[Collected data]
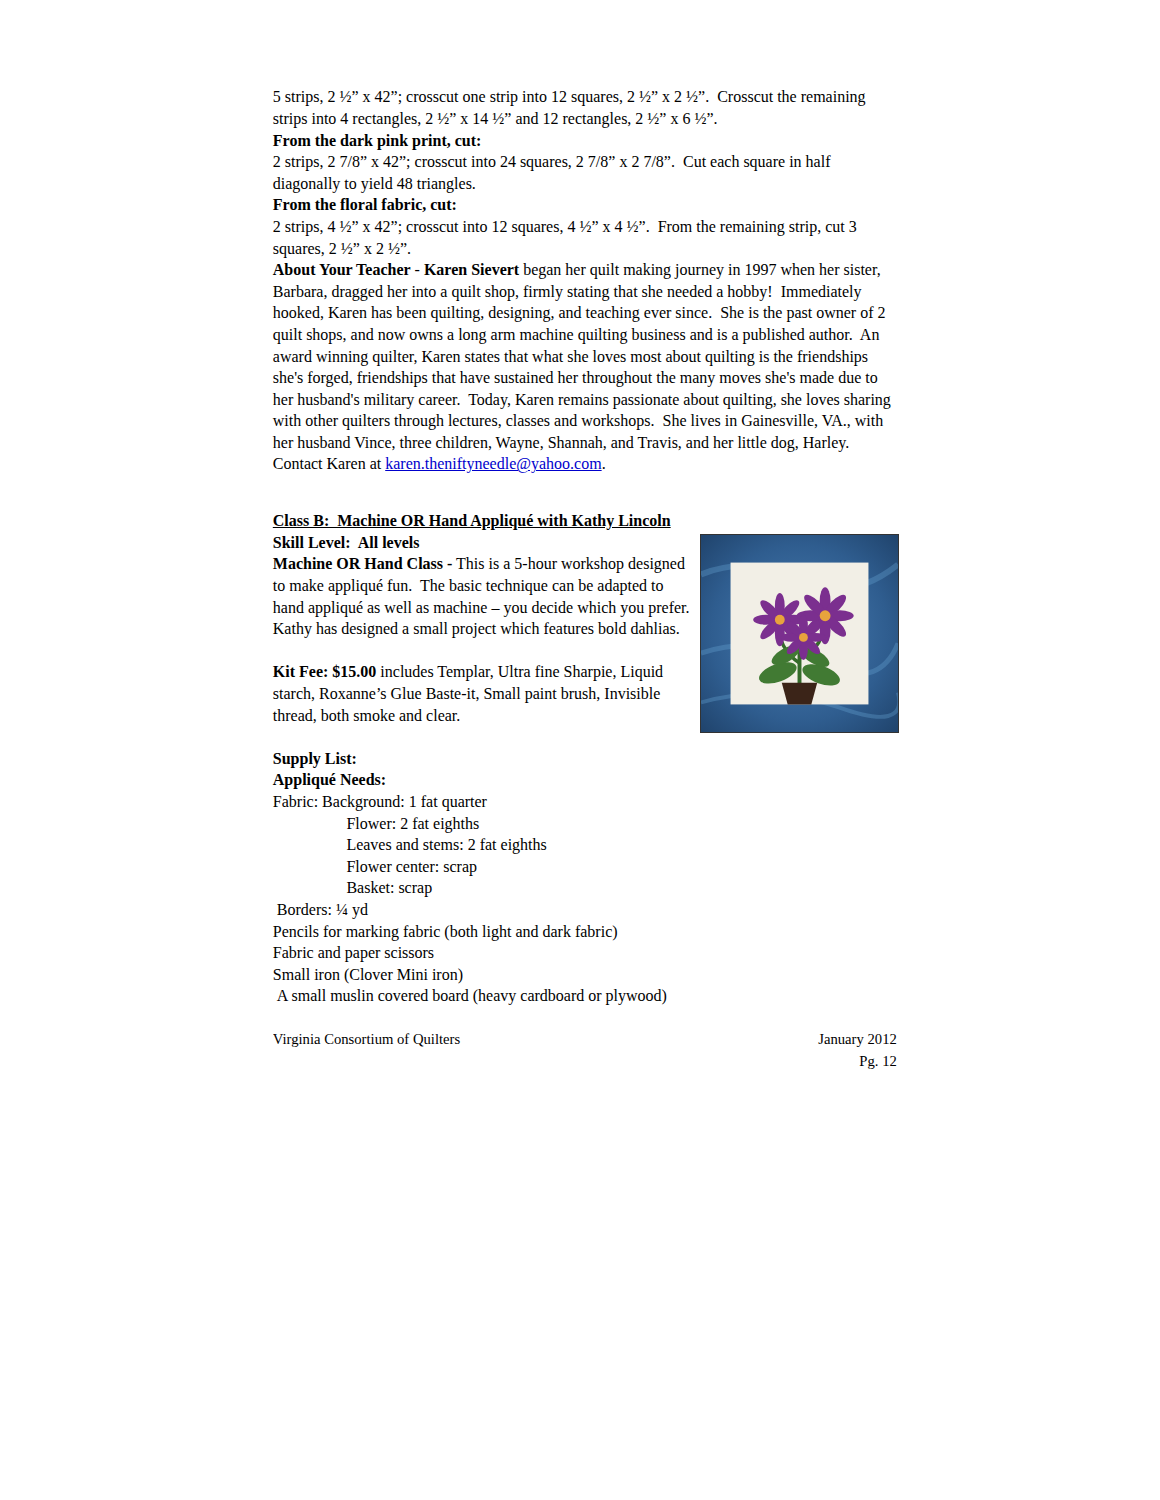5 strips, 2 ½” x 42”; crosscut one strip into 12 squares, 2 ½” x 2 ½”. Crosscut the remaining strips into 4 rectangles, 2 ½” x 14 ½” and 12 rectangles, 2 ½” x 6 ½”.
From the dark pink print, cut:
2 strips, 2 7/8” x 42”; crosscut into 24 squares, 2 7/8” x 2 7/8”. Cut each square in half diagonally to yield 48 triangles.
From the floral fabric, cut:
2 strips, 4 ½” x 42”; crosscut into 12 squares, 4 ½” x 4 ½”. From the remaining strip, cut 3 squares, 2 ½” x 2 ½”.
About Your Teacher - Karen Sievert began her quilt making journey in 1997 when her sister, Barbara, dragged her into a quilt shop, firmly stating that she needed a hobby! Immediately hooked, Karen has been quilting, designing, and teaching ever since. She is the past owner of 2 quilt shops, and now owns a long arm machine quilting business and is a published author. An award winning quilter, Karen states that what she loves most about quilting is the friendships she's forged, friendships that have sustained her throughout the many moves she's made due to her husband's military career. Today, Karen remains passionate about quilting, she loves sharing with other quilters through lectures, classes and workshops. She lives in Gainesville, VA., with her husband Vince, three children, Wayne, Shannah, and Travis, and her little dog, Harley. Contact Karen at karen.theniftyneedle@yahoo.com.
Class B: Machine OR Hand Appliqué with Kathy Lincoln
Skill Level: All levels
Machine OR Hand Class - This is a 5-hour workshop designed to make appliqué fun. The basic technique can be adapted to hand appliqué as well as machine – you decide which you prefer. Kathy has designed a small project which features bold dahlias.
Kit Fee: $15.00 includes Templar, Ultra fine Sharpie, Liquid starch, Roxanne’s Glue Baste-it, Small paint brush, Invisible thread, both smoke and clear.
Supply List:
Appliqué Needs:
Fabric: Background: 1 fat quarter
Flower: 2 fat eighths
Leaves and stems: 2 fat eighths
Flower center: scrap
Basket: scrap
Borders: ¼ yd
Pencils for marking fabric (both light and dark fabric)
Fabric and paper scissors
Small iron (Clover Mini iron)
A small muslin covered board (heavy cardboard or plywood)
Virginia Consortium of Quilters
January 2012
Pg. 12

BRIEF: Every line of the data above should be repeated exactly. Omit the pictures.

RESULT OF THIS EXERCISE:
5 strips, 2 ½” x 42”; crosscut one strip into 12 squares, 2 ½” x 2 ½”. Crosscut the remaining strips into 4 rectangles, 2 ½” x 14 ½” and 12 rectangles, 2 ½” x 6 ½”.
From the dark pink print, cut:
2 strips, 2 7/8” x 42”; crosscut into 24 squares, 2 7/8” x 2 7/8”. Cut each square in half diagonally to yield 48 triangles.
From the floral fabric, cut:
2 strips, 4 ½” x 42”; crosscut into 12 squares, 4 ½” x 4 ½”. From the remaining strip, cut 3 squares, 2 ½” x 2 ½”.
About Your Teacher - Karen Sievert began her quilt making journey in 1997 when her sister, Barbara, dragged her into a quilt shop, firmly stating that she needed a hobby! Immediately hooked, Karen has been quilting, designing, and teaching ever since. She is the past owner of 2 quilt shops, and now owns a long arm machine quilting business and is a published author. An award winning quilter, Karen states that what she loves most about quilting is the friendships she's forged, friendships that have sustained her throughout the many moves she's made due to her husband's military career. Today, Karen remains passionate about quilting, she loves sharing with other quilters through lectures, classes and workshops. She lives in Gainesville, VA., with her husband Vince, three children, Wayne, Shannah, and Travis, and her little dog, Harley. Contact Karen at karen.theniftyneedle@yahoo.com.
Class B: Machine OR Hand Appliqué with Kathy Lincoln
Skill Level: All levels
Machine OR Hand Class - This is a 5-hour workshop designed to make appliqué fun. The basic technique can be adapted to hand appliqué as well as machine – you decide which you prefer. Kathy has designed a small project which features bold dahlias.
Kit Fee: $15.00 includes Templar, Ultra fine Sharpie, Liquid starch, Roxanne’s Glue Baste-it, Small paint brush, Invisible thread, both smoke and clear.
Supply List:
Appliqué Needs:
Fabric: Background: 1 fat quarter
Flower: 2 fat eighths
Leaves and stems: 2 fat eighths
Flower center: scrap
Basket: scrap
Borders: ¼ yd
Pencils for marking fabric (both light and dark fabric)
Fabric and paper scissors
Small iron (Clover Mini iron)
A small muslin covered board (heavy cardboard or plywood)
Virginia Consortium of Quilters
January 2012
Pg. 12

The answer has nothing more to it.